Conclave: Not Just
about Roman Catholicism
Dr Meg Warner, Principal, Wollaston Theological College
Conclave has just opened in Australian cinemas. I’d recommend going to see it. It is engrossing.
Conclave is a fictional account of a Papal Election. Based on the 2016 novel of the same name by Robert Harris, the film looks and sounds beautiful – the cinematography is superb and the settings and score are gorgeous.
Catholic audiences are unlikely to be completely welcoming of the film, however. Conclave suggests that political intrigue and self-interest lie behind even the most pious and traditional religious ceremonial, especially in the Vatican. The film presents four cardinals as potential papal candidates, before seeing each one discredited in a way that prevents him from continuing to be electorally viable. These cardinals represent wings, or theological traditions, of international Catholicism.
Cardinal Adeyemi of Nigeria is a social conservative, with strong cultural views about homosexuality. Cardinal Bellini is an American progressive. Cardinal Tremblay of Canada is a moderate, while the only Italian, Cardinal Tedesco, is a staunch traditionalist, determined to undo Vatican II. He is presented as power-hungry and abusive.

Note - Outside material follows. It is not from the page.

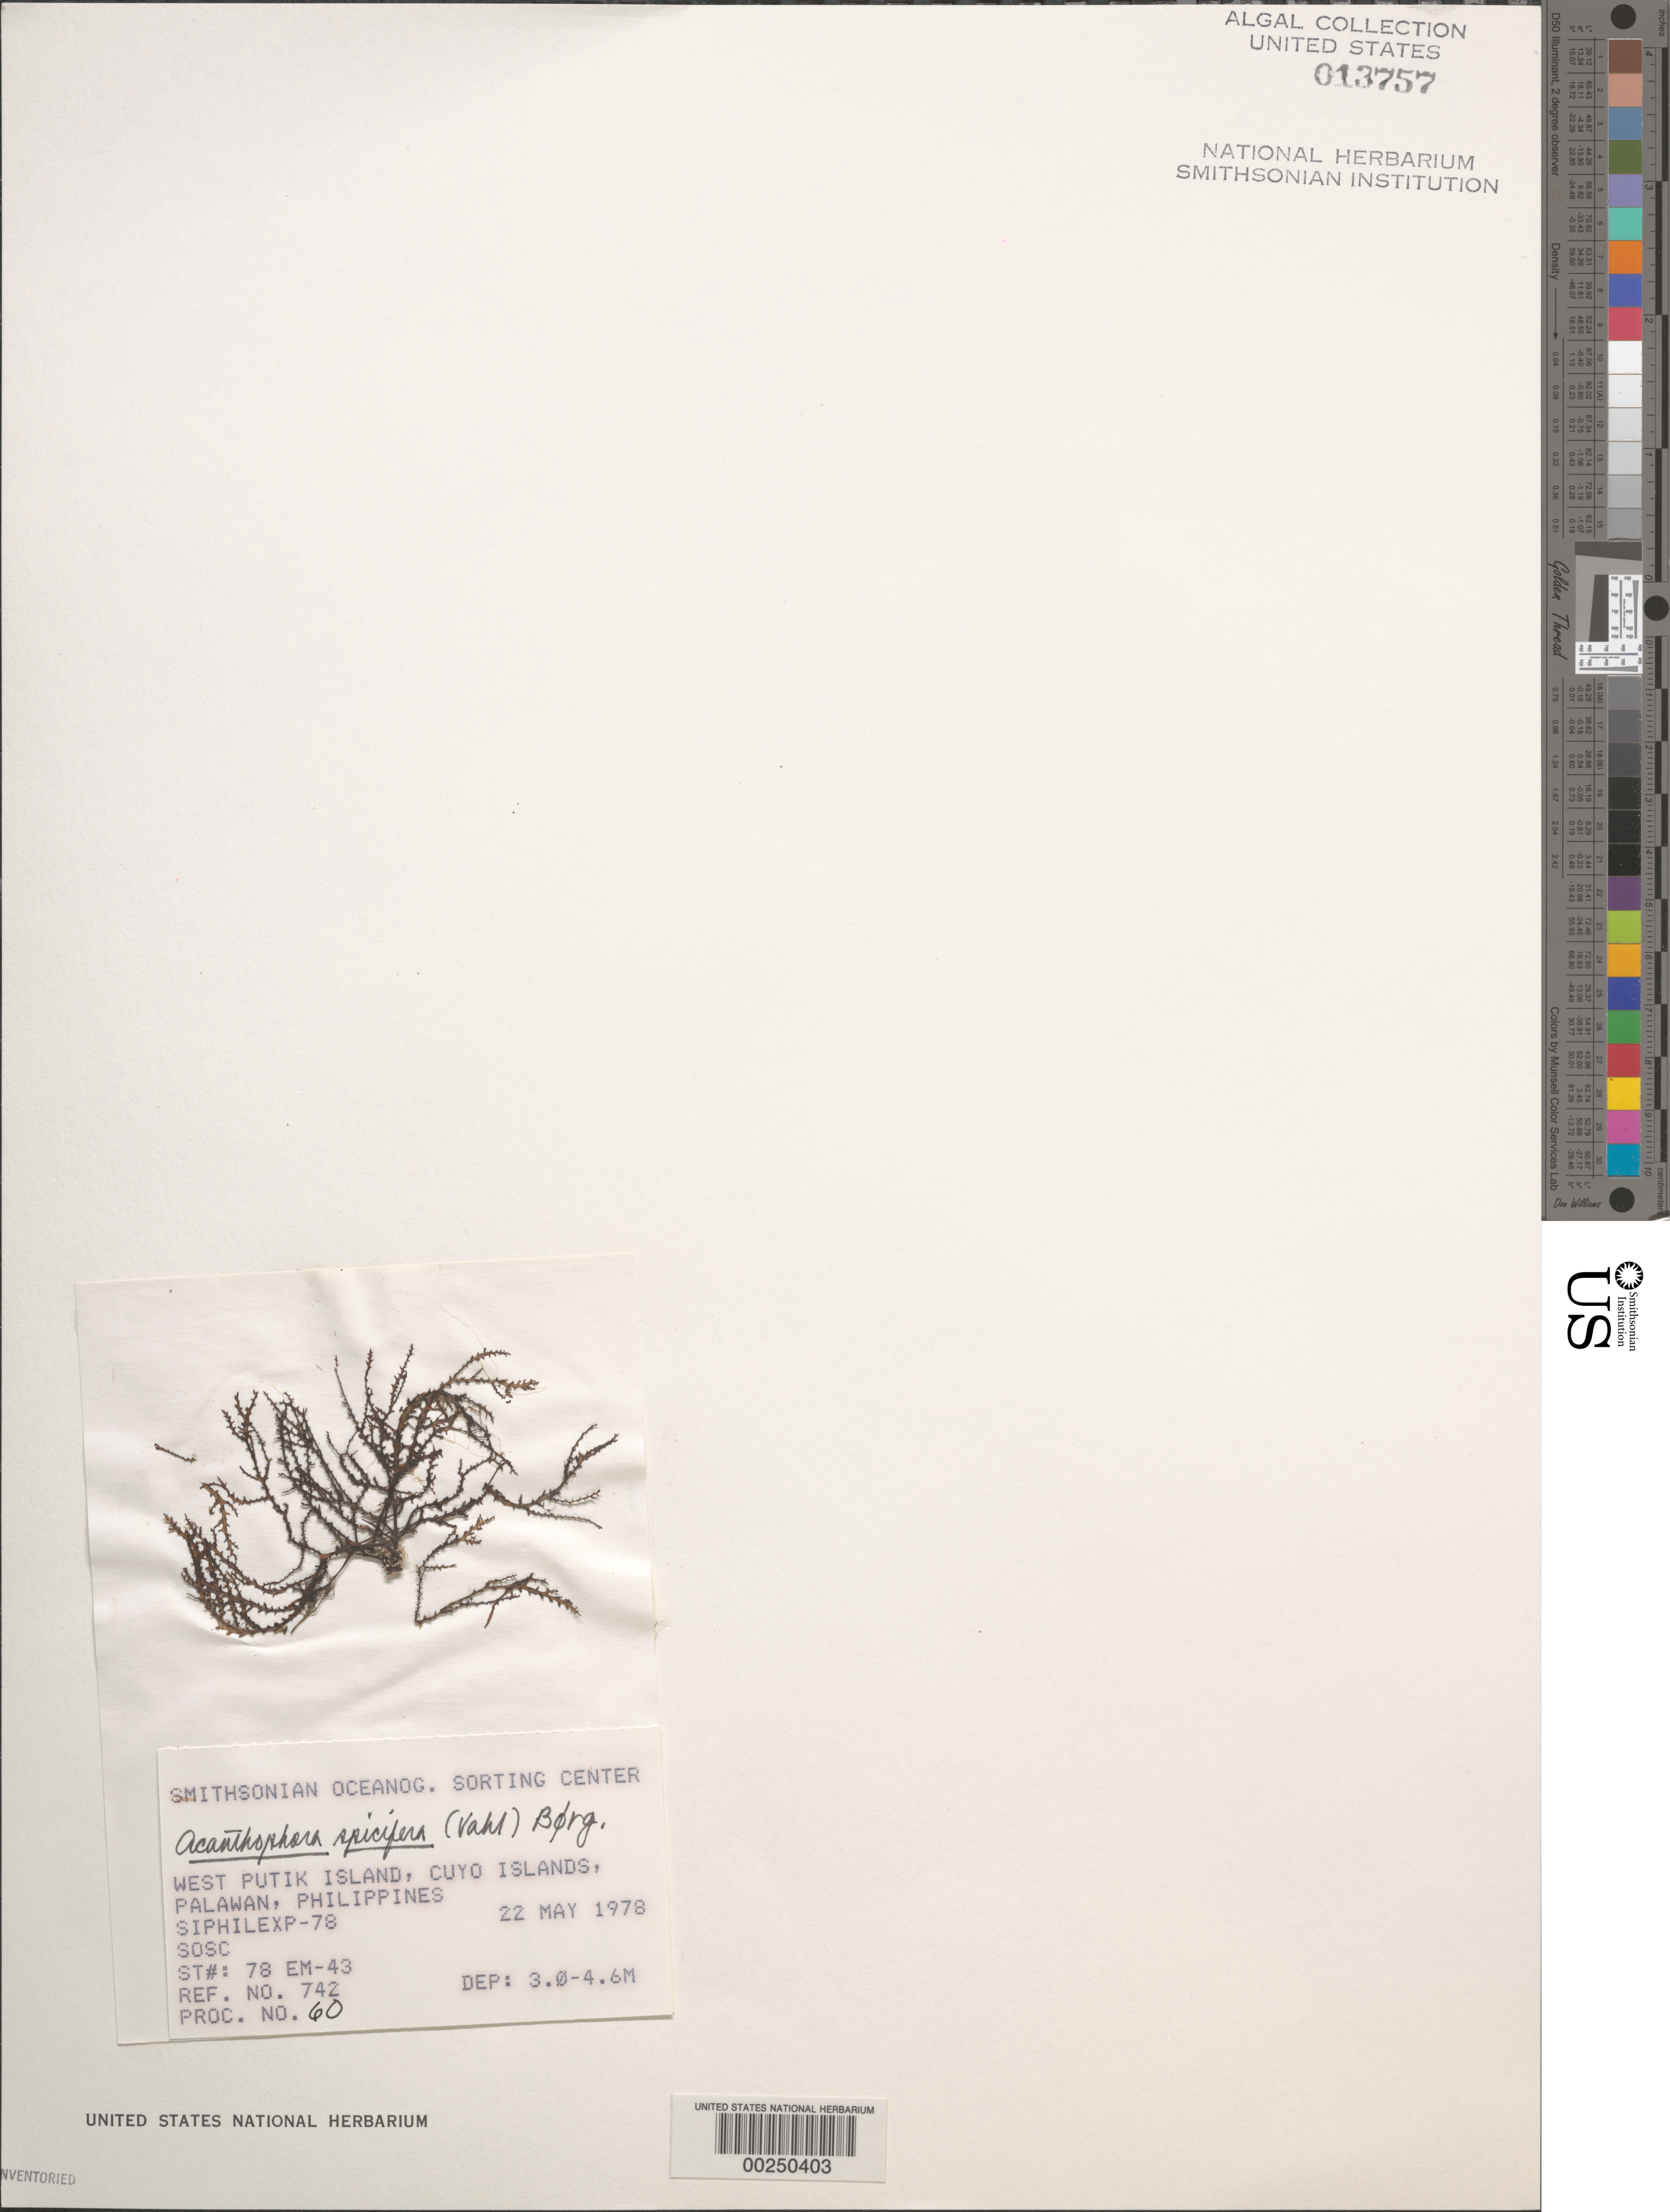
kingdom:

The characterisations are not subtle, but deliberately caricatured. These are not real people, but rather carriers for theological views. A fifth Cardinal, tasked with running the election, is a more nuanced character – we see his inner struggles with the church and with the machinations of the election.

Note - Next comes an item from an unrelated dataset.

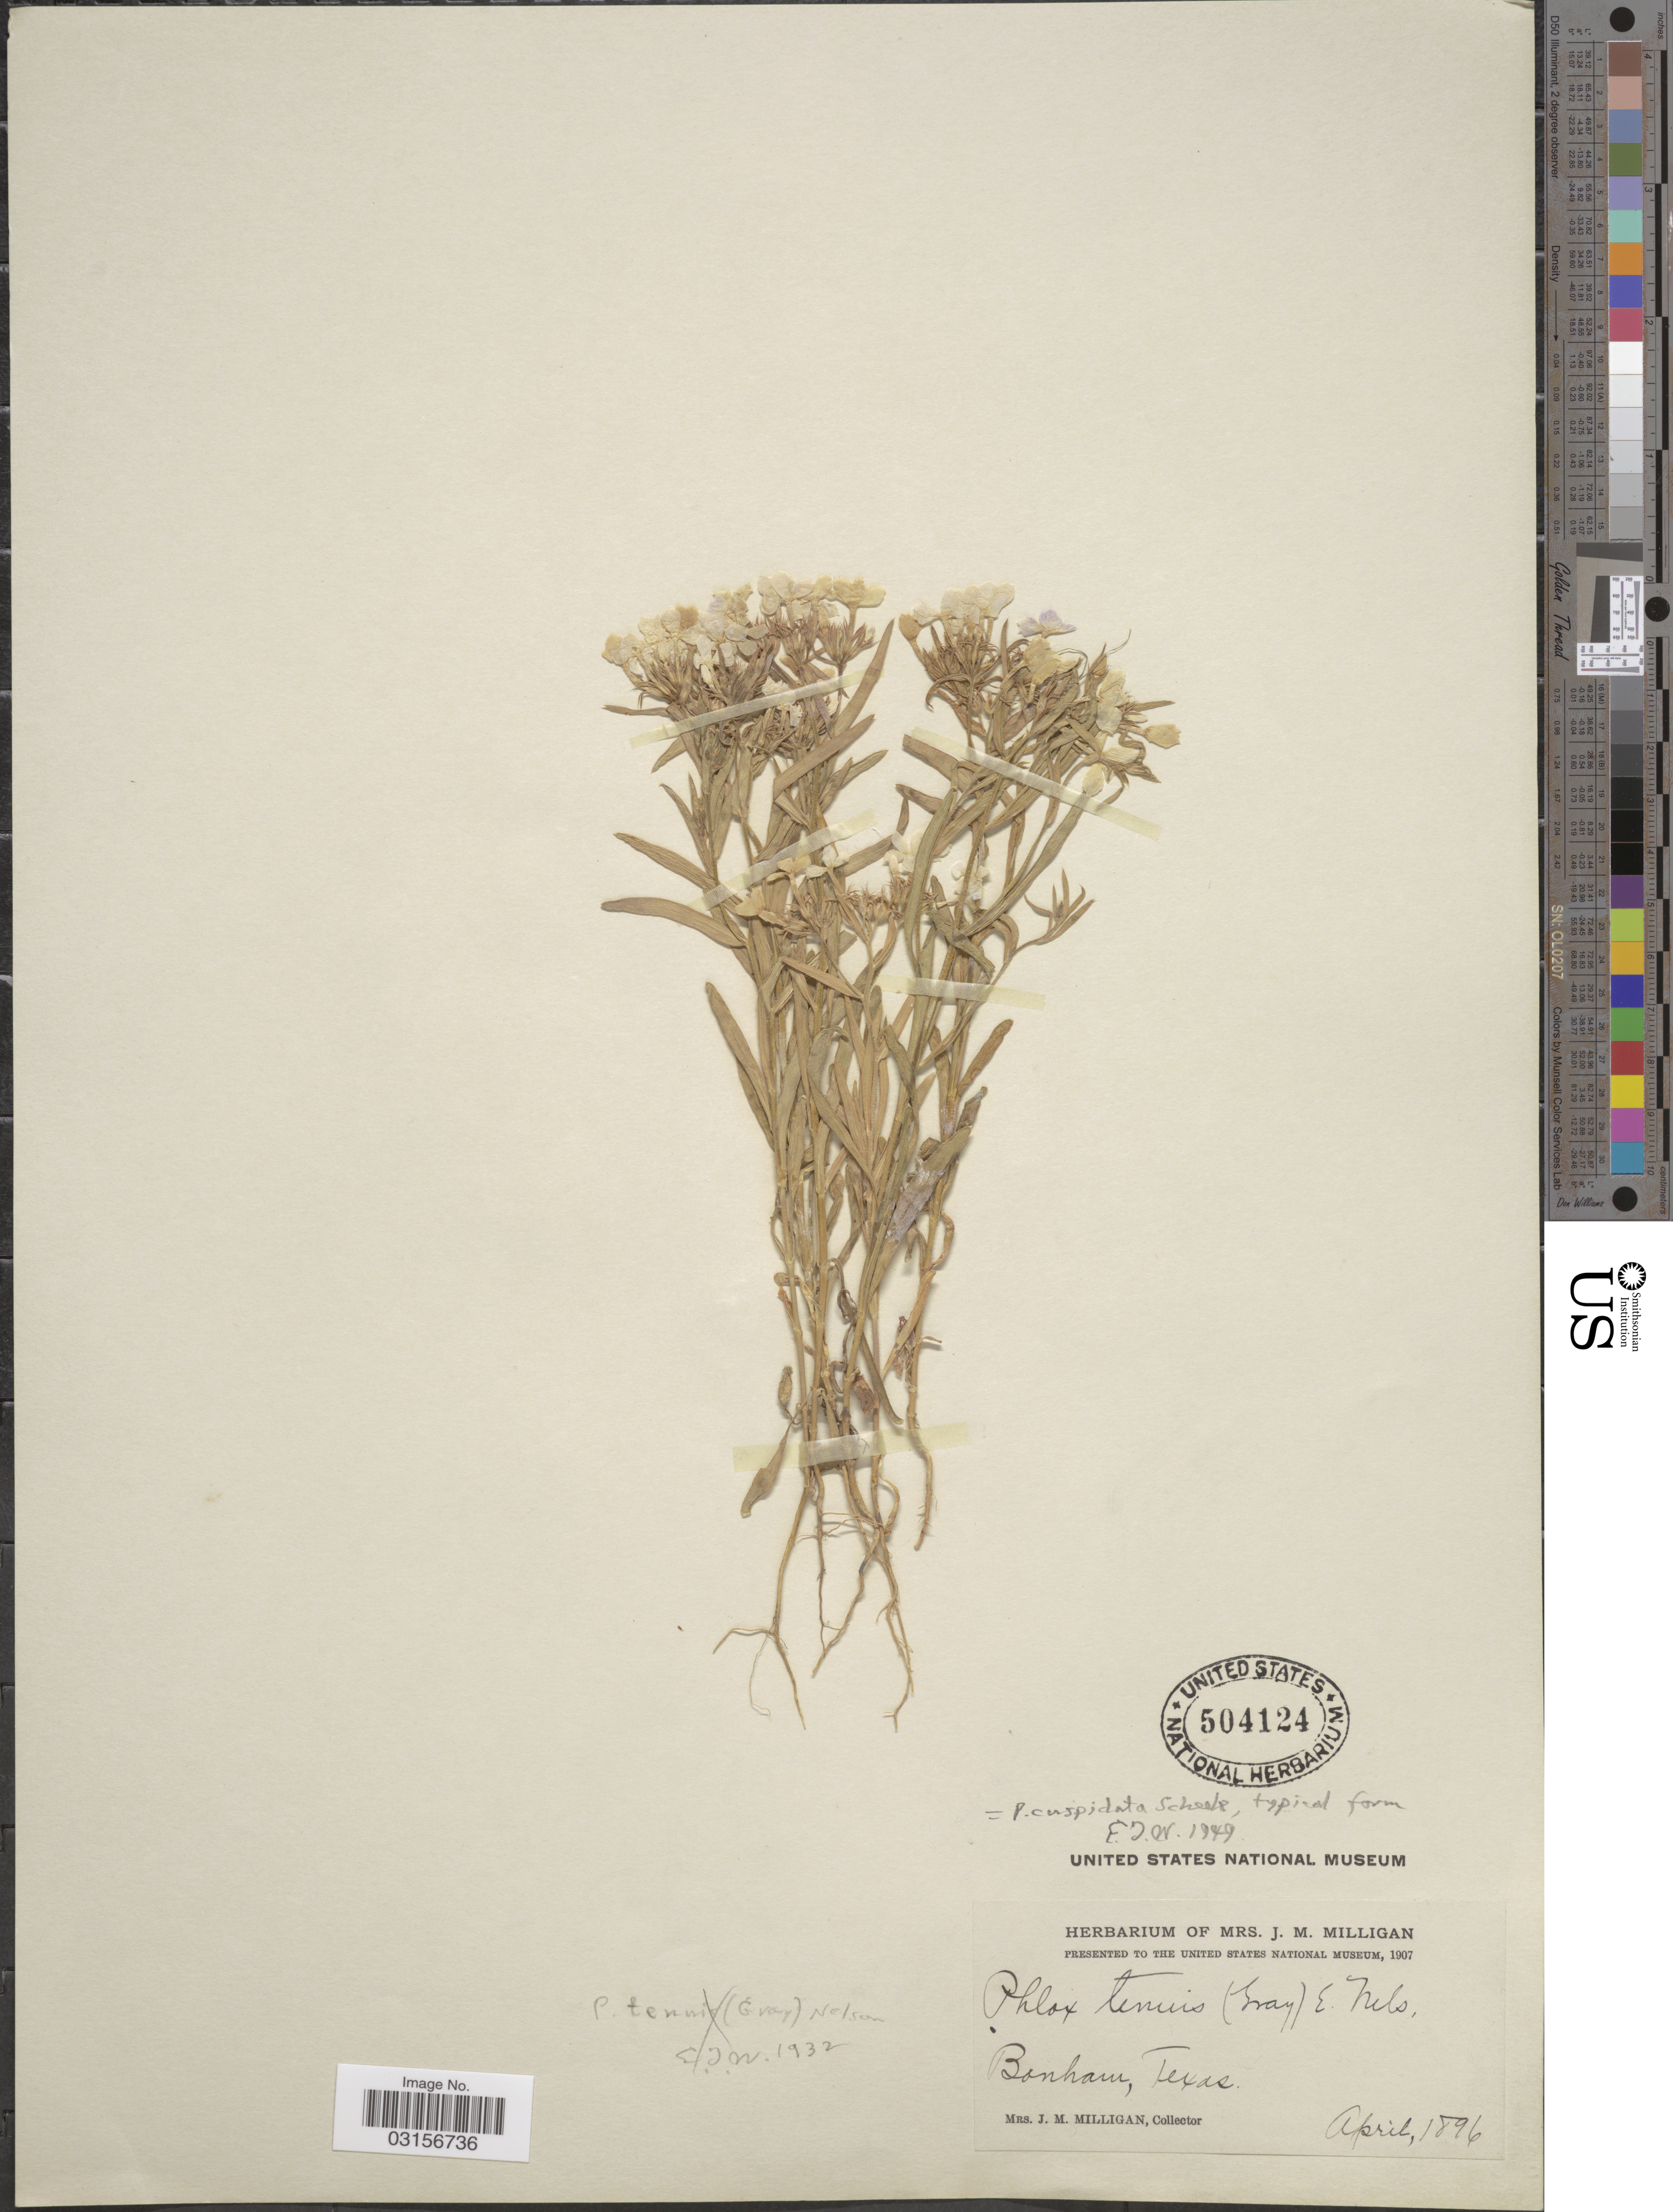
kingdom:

The film’s setting, in a sequestered Vatican, makes for a highly dramatic presentation of the politics at play, and the Roman Catholic Church comes out of it looking partly glorious and partly corrupt and ridiculous. But the truth is that what the film exposes is by no means unique to Roman Catholicism. Most churches, not least Anglican, are beset by theological politics, and Conclave’s four central cardinals do a pretty good job of representing universal political tensions.
It is true that the film demonstrates a clear bias against more conservative, traditionalist theological approaches. The presentation of Tedesco, in particular, is stark. But nor does Conclave communicate a high level of support for the kind of political liberalism that is prepared to do anything necessary to keep a traditionalist like Tedesco out of office. In the end the ‘theology’ that wins the day is at once radical and opposed to battle between theological traditions.
Conclave is ‘about’ issues besetting the Roman Catholic Church. But it is also a little like looking into a mirror.